JFF stands for Jobs for the Future, a national nonprofit that works to reshape education and workforce systems across the United States. In casual online conversation, “JFF” can also mean “just for fun,” but the acronym most commonly refers to the organization. Led by President and CEO Maria Flynn, JFF designs workforce programs, influences federal and state policy, and partners with employers and colleges to connect people with better career opportunities.
What Jobs for the Future Does
JFF describes its core mission as transforming U.S. education and workforce systems to drive economic success for people, businesses, and communities. In practice, that means the organization operates on several fronts at once: it builds and tests new training models, helps scale programs that already work, pushes for policy changes at the state and federal level, and invests in workforce innovation.
The organization works with a broad network of partners, including employers, community colleges, workforce development boards, community-based organizations, and local governments. Rather than running job training programs directly in most cases, JFF acts as a connector and strategist, helping these groups build systems that move people into quality jobs more effectively.
Major Workforce Programs
One of JFF’s highest-profile recent efforts is the Good Jobs Challenge Community of Practice, funded by a $4.6 million grant from the U.S. Economic Development Administration. Through this initiative, JFF coordinates collaboration among organizations that received funding from the federal government’s $500 million Good Jobs Challenge. The work includes sharing best practices, providing coaching and technical assistance, running data-sharing workshops, and hosting quarterly and annual convenings where grantees can learn from each other.
A significant equity component runs through this work. JFF helps grantees identify and remove systemic barriers that keep people from accessing training and jobs, with particular attention to underserved populations. Outcomes are tracked by race, ethnicity, gender, and age so organizations can see who their programs are actually reaching.
Work With Justice-Involved Individuals
JFF runs a dedicated Center for Justice & Economic Advancement focused on the roughly 70 million people in the U.S. who have a criminal record. An arrest, conviction, or incarceration history can shut people out of education and employment long after they’ve served their time, and JFF works to change that through employer partnerships, policy advocacy, and education programming inside correctional facilities.

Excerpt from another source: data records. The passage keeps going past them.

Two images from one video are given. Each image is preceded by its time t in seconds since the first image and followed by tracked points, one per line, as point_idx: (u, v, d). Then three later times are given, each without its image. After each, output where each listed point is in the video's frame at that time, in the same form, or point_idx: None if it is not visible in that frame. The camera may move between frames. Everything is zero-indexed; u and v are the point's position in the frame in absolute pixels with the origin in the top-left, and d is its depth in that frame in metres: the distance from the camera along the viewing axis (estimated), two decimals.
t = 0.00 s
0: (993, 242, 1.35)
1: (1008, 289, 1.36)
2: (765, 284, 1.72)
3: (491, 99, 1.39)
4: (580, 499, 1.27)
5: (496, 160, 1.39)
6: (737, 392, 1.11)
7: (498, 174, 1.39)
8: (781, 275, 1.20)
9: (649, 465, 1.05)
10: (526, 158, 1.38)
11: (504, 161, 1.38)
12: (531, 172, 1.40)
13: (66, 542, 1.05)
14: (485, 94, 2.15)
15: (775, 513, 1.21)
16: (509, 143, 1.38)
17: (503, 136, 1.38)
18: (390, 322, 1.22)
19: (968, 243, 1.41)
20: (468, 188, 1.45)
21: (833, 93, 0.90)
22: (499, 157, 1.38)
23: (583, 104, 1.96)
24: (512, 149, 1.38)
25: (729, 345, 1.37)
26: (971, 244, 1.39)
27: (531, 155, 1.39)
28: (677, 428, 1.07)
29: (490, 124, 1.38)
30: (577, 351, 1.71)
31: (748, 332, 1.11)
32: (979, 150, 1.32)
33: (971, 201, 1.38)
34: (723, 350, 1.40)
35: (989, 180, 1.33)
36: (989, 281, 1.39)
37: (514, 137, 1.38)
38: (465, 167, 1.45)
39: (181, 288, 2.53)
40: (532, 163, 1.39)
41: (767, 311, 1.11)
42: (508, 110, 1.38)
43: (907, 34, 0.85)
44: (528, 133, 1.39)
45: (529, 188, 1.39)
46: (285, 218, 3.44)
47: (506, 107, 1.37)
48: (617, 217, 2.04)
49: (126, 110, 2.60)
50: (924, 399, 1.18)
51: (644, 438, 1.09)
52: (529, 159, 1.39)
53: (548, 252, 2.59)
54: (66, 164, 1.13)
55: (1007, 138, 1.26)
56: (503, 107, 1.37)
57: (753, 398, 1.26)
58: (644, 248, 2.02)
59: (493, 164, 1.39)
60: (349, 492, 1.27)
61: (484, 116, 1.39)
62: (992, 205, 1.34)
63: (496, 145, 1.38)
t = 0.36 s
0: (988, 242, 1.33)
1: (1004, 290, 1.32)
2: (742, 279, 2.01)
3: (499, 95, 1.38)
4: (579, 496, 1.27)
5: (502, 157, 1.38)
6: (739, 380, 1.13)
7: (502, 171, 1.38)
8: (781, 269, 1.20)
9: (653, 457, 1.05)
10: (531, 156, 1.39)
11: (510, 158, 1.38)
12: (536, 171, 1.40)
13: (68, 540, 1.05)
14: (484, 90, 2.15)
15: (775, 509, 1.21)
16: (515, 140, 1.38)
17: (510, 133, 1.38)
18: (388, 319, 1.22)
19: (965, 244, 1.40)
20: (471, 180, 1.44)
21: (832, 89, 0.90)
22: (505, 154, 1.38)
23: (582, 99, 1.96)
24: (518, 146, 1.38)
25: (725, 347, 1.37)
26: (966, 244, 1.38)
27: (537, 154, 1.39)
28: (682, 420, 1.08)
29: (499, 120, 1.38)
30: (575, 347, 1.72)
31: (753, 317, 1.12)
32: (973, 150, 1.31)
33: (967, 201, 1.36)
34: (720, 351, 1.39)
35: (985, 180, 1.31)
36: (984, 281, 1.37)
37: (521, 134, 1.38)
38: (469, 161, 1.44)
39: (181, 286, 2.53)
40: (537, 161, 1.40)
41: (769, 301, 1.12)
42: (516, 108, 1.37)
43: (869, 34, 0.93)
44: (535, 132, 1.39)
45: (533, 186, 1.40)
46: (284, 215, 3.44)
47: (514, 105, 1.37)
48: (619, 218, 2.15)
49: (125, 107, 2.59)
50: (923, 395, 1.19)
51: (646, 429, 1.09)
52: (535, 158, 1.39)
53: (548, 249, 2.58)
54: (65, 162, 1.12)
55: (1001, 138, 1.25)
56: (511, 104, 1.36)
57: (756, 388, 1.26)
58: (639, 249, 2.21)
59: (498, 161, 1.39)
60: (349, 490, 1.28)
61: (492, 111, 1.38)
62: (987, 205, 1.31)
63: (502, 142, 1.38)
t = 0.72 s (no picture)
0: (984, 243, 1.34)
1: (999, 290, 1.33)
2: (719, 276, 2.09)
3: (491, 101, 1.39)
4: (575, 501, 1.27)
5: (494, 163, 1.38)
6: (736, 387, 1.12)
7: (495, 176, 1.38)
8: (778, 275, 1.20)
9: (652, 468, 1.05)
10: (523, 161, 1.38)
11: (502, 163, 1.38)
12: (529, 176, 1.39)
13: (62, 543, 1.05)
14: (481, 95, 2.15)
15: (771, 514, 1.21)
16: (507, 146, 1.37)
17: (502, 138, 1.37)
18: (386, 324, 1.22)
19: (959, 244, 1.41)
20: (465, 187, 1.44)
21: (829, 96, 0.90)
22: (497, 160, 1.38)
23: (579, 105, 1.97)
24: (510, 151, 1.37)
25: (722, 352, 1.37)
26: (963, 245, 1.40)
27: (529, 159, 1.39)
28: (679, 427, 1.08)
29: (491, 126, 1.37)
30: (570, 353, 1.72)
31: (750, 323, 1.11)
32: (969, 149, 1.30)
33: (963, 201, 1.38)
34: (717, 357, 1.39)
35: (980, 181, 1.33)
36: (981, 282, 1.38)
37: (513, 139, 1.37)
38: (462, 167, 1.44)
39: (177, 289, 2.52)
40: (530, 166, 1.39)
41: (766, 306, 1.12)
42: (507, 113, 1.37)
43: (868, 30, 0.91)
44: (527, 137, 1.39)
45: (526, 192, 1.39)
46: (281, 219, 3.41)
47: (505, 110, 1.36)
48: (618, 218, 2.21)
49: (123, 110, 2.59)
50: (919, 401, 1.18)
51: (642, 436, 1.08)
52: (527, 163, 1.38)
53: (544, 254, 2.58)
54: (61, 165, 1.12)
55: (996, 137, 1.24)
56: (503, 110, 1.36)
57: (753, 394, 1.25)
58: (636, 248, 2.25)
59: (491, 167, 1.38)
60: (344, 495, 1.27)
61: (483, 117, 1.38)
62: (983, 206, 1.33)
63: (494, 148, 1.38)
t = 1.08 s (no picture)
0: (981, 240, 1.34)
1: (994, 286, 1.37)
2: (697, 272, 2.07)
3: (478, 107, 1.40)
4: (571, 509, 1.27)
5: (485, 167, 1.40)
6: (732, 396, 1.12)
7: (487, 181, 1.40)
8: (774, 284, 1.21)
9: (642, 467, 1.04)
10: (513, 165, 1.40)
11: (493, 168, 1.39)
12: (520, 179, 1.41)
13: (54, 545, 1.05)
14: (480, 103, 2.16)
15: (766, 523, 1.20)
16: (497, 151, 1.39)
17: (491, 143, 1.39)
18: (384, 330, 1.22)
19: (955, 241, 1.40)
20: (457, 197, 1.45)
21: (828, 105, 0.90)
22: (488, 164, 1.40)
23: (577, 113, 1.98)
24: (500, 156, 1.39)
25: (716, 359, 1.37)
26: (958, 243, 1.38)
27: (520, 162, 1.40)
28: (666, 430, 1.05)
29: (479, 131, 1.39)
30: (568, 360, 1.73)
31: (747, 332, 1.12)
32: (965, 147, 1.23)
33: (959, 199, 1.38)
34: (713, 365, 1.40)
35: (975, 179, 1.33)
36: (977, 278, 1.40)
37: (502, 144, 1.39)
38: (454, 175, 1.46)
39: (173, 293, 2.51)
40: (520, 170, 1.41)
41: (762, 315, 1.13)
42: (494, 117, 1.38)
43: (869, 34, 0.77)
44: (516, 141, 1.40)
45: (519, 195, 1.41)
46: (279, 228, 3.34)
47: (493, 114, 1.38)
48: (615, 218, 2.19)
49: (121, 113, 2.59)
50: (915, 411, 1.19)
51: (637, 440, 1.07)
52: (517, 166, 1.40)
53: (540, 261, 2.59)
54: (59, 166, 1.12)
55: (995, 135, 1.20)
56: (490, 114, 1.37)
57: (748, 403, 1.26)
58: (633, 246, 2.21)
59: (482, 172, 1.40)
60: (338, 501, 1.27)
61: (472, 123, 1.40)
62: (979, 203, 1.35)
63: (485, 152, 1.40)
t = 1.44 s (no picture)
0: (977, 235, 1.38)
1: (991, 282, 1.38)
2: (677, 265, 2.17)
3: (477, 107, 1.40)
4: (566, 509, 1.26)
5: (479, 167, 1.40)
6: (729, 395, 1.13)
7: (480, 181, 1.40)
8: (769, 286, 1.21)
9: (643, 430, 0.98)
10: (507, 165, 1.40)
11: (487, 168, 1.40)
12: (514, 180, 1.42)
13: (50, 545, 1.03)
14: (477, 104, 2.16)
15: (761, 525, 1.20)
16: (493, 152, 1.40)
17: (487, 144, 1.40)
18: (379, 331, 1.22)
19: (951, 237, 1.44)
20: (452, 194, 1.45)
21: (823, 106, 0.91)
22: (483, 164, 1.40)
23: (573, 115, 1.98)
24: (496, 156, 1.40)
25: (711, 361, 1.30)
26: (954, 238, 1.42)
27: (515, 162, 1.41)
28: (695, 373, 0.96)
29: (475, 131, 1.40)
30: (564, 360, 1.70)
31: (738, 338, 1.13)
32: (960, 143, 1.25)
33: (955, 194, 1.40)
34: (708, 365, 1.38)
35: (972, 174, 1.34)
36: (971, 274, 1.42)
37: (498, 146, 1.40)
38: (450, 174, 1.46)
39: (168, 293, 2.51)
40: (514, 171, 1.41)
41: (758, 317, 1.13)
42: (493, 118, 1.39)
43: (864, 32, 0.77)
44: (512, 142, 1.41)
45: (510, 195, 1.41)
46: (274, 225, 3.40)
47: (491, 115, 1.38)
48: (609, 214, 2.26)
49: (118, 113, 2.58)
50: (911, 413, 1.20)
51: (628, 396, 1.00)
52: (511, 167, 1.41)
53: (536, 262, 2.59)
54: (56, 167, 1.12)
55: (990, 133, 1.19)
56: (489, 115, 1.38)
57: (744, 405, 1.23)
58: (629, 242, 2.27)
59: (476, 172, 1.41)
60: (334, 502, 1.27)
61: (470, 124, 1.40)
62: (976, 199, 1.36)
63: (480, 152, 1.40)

For employers, the center offers workshops, consulting services, and eight-week group cohort experiences where businesses develop plans for fair chance hiring. The idea is straightforward: companies gain access to a larger talent pool, and people with records get a real shot at jobs that match their skills.
On the education side, JFF notes that 70 percent of incarcerated individuals want to earn a postsecondary credential. The organization maintains a free digital resource library designed to help education leaders and corrections professionals build high-quality programs for incarcerated students. It also advocates for state and federal policy changes that remove barriers to economic opportunity for people with records.
Policy and Advocacy Work
JFF operates several channels to influence policy at both the state and federal level. Its Policy Leadership Trust brings together community college leaders and state education officials to shape legislation around credentials and workforce training. Separately, JFF runs Congressional Staff and Executive Branch Networks that connect federal policymakers with practitioners who can speak to what works on the ground.
Recent policy efforts have covered a range of issues. JFF submitted budget recommendations to the administration for fiscal year 2026, published guidance on implementing Workforce Pell (which expands Pell Grant eligibility to shorter-term training programs), and released a report recommending federal policies to modernize and scale apprenticeships. The organization has also highlighted strategies for states to use new flexibility under the Workforce Innovation and Opportunity Act to update their workforce systems.
JFF as Internet Slang
Outside the workforce development world, you may see “JFF” used in text messages, social media posts, or online forums as shorthand for “just for fun.” If someone posts a poll or quiz tagged “JFF,” they’re signaling it’s casual and not meant to be taken seriously. Context usually makes the meaning clear: a LinkedIn post about workforce policy is referencing Jobs for the Future, while a Reddit thread labeled “JFF” is almost certainly using the slang version.